Alas, the drug didn't work, at least on cancer. "It was frustrating because the theory seemed right," he says. "We had this very interesting set of compounds waiting for a disease to cure." Horwitz heard no more of AZT until last year, when he was startled to learn that the Burroughs Wellcome drug company was testing the compound against the AIDS-associated disease pneumocystis carinii pneumonia (PCP). When the results were found to be positive, Horwitz was elated. "AZT is finally able to do some good," he says, "to prolong life and improve the quality of life for AIDS patients. It's not a cure—few viruses can be cured—but it's offering hope to a lot of people."

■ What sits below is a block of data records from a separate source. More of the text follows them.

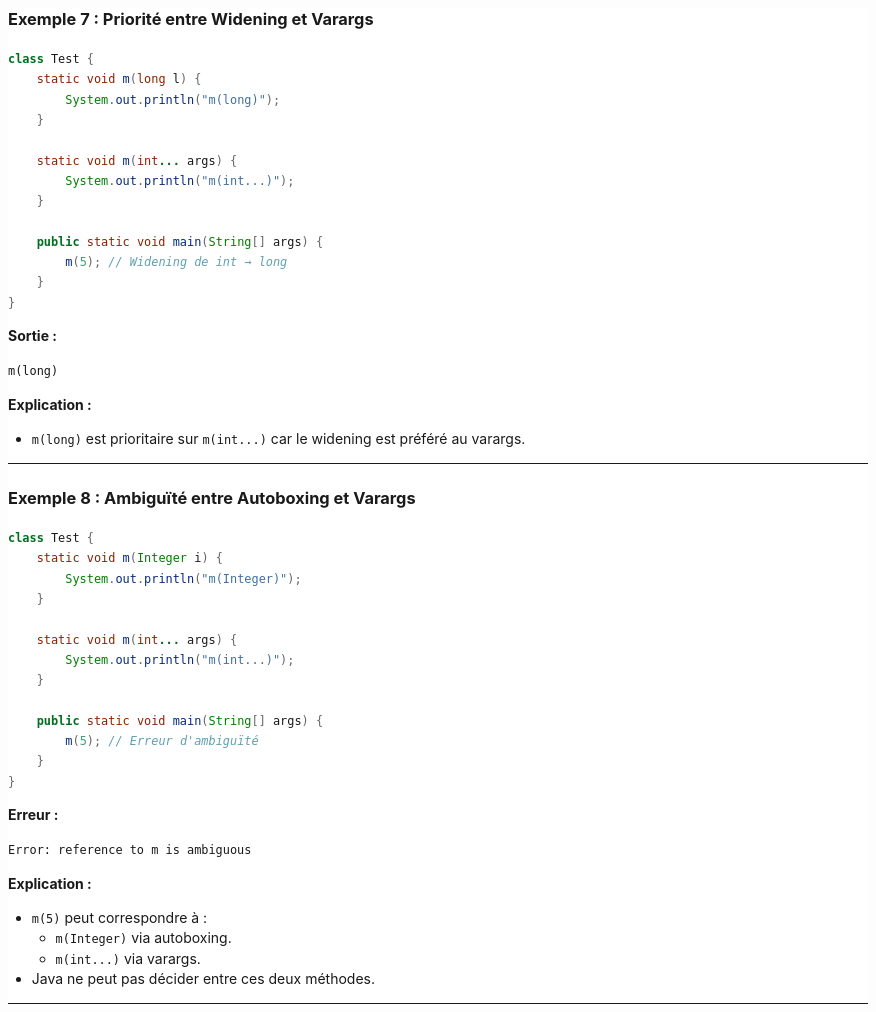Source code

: ### **Exemple 7 : Priorité entre Widening et Varargs**

```java
class Test {
    static void m(long l) {
        System.out.println("m(long)");
    }

    static void m(int... args) {
        System.out.println("m(int...)");
    }

    public static void main(String[] args) {
        m(5); // Widening de int → long
    }
}
```

**Sortie :**
```
m(long)
```

**Explication :**
- `m(long)` est prioritaire sur `m(int...)` car le widening est préféré au varargs.

---

### **Exemple 8 : Ambiguïté entre Autoboxing et Varargs**

```java
class Test {
    static void m(Integer i) {
        System.out.println("m(Integer)");
    }

    static void m(int... args) {
        System.out.println("m(int...)");
    }

    public static void main(String[] args) {
        m(5); // Erreur d'ambiguïté
    }
}
```

**Erreur :**
```
Error: reference to m is ambiguous
```

**Explication :**
- `m(5)` peut correspondre à :
  - `m(Integer)` via autoboxing.
  - `m(int...)` via varargs.
- Java ne peut pas décider entre ces deux méthodes.

---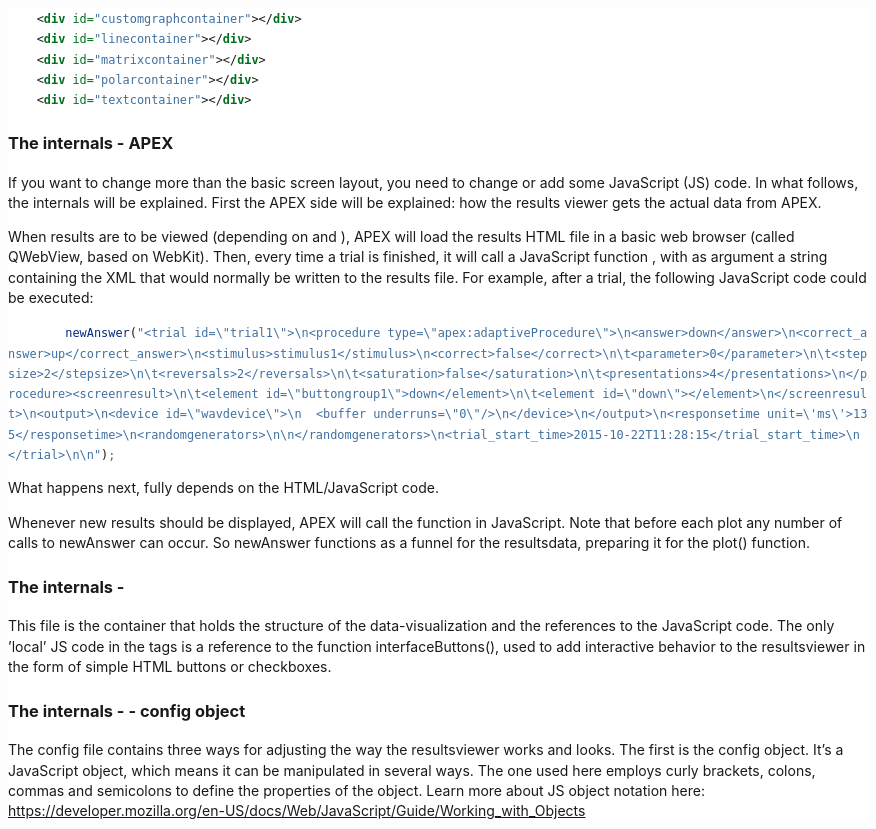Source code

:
 ```xml
    <div id="customgraphcontainer"></div>
    <div id="linecontainer"></div>
    <div id="matrixcontainer"></div>
    <div id="polarcontainer"></div>
    <div id="textcontainer"></div>
```

### The internals - APEX

If you want to change more than the basic screen layout, you need to
change or add some JavaScript (JS) code. In what follows, the internals
will be explained. First the APEX side will be explained: how the
results viewer gets the actual data from APEX.

When results are to be viewed (depending on and ), APEX will load the
results HTML file in a basic web browser (called QWebView, based on
WebKit). Then, every time a trial is finished, it will call a JavaScript
function , with as argument a string containing the XML that would
normally be written to the results file. For example, after a trial, the
following JavaScript code could be executed:

```javascript
        newAnswer("<trial id=\"trial1\">\n<procedure type=\"apex:adaptiveProcedure\">\n<answer>down</answer>\n<correct_answer>up</correct_answer>\n<stimulus>stimulus1</stimulus>\n<correct>false</correct>\n\t<parameter>0</parameter>\n\t<stepsize>2</stepsize>\n\t<reversals>2</reversals>\n\t<saturation>false</saturation>\n\t<presentations>4</presentations>\n</procedure><screenresult>\n\t<element id=\"buttongroup1\">down</element>\n\t<element id=\"down\"></element>\n</screenresult>\n<output>\n<device id=\"wavdevice\">\n  <buffer underruns=\"0\"/>\n</device>\n</output>\n<responsetime unit=\'ms\'>135</responsetime>\n<randomgenerators>\n\n</randomgenerators>\n<trial_start_time>2015-10-22T11:28:15</trial_start_time>\n</trial>\n\n");
```

What happens next, fully depends on the HTML/JavaScript code.

Whenever new results should be displayed, APEX will call the function in
JavaScript. Note that before each plot any number of calls to newAnswer
can occur. So newAnswer functions as a funnel for the resultsdata,
preparing it for the plot() function.

### The internals - 

This file is the container that holds the structure of the
data-visualization and the references to the JavaScript code. The only
’local’ JS code in the tags is a reference to the function
interfaceButtons(), used to add interactive behavior to the
resultsviewer in the form of simple HTML buttons or checkboxes.

### The internals - - config object

The config file contains three ways for adjusting the way the
resultsviewer works and looks. The first is the config object. It’s a
JavaScript object, which means it can be manipulated in several ways.
The one used here employs curly brackets, colons, commas and semicolons
to define the properties of the object. Learn more about JS object
notation here:
<https://developer.mozilla.org/en-US/docs/Web/JavaScript/Guide/Working_with_Objects>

AZT was never patented, so neither Horwitz nor MCF stand to earn a penny. That doesn't trouble him, he says, but he would appreciate proper credit. A Detroit native with a Ph.D. in chemistry from the University of Michigan, he recalls his two daughters, both married to physicians, once asking why he went into research. "I told them," he says, "I wanted a career in which, with some luck and lots of work, I might have a chance to make a difference."
So he has. In October the National Institutes of Health began testing another possible anti-AIDS weapon, a drug called "ddCyd," which Horwitz and colleagues developed in the '60s. "I have a gut feeling," he says, "that it might be even more effective than AZT."